*** DATASET EXCERPT ***
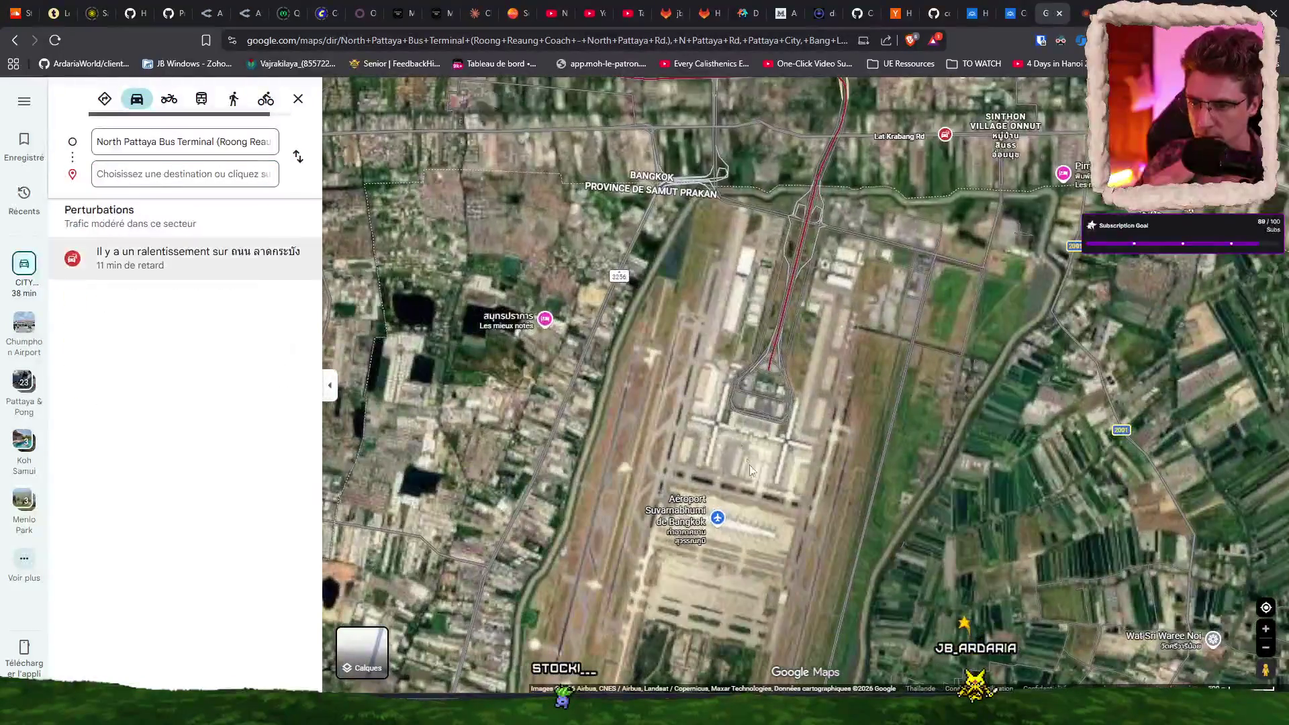
right_click(695, 514)
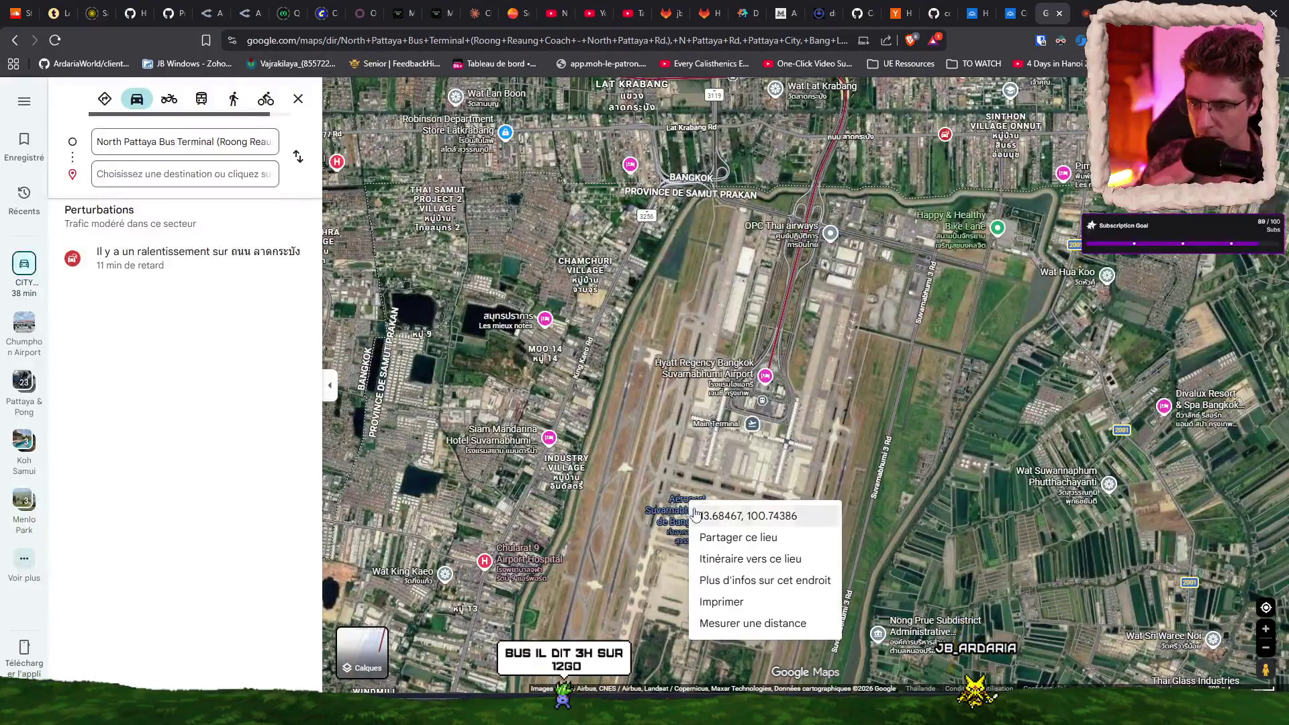
Step: Make Suvarnabhumi Airport the driving destination from North Pattaya Bus Terminal and zoom around the route
click(767, 562)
***
_HOW TO COMPLETE THIS TASK_.
Please set down the lines above word for word and leave out the pictures.

_RESPONSE TO THIS TASK_.
right_click(695, 514)
Step: Make Suvarnabhumi Airport the driving destination from North Pattaya Bus Terminal and zoom around the route
click(767, 562)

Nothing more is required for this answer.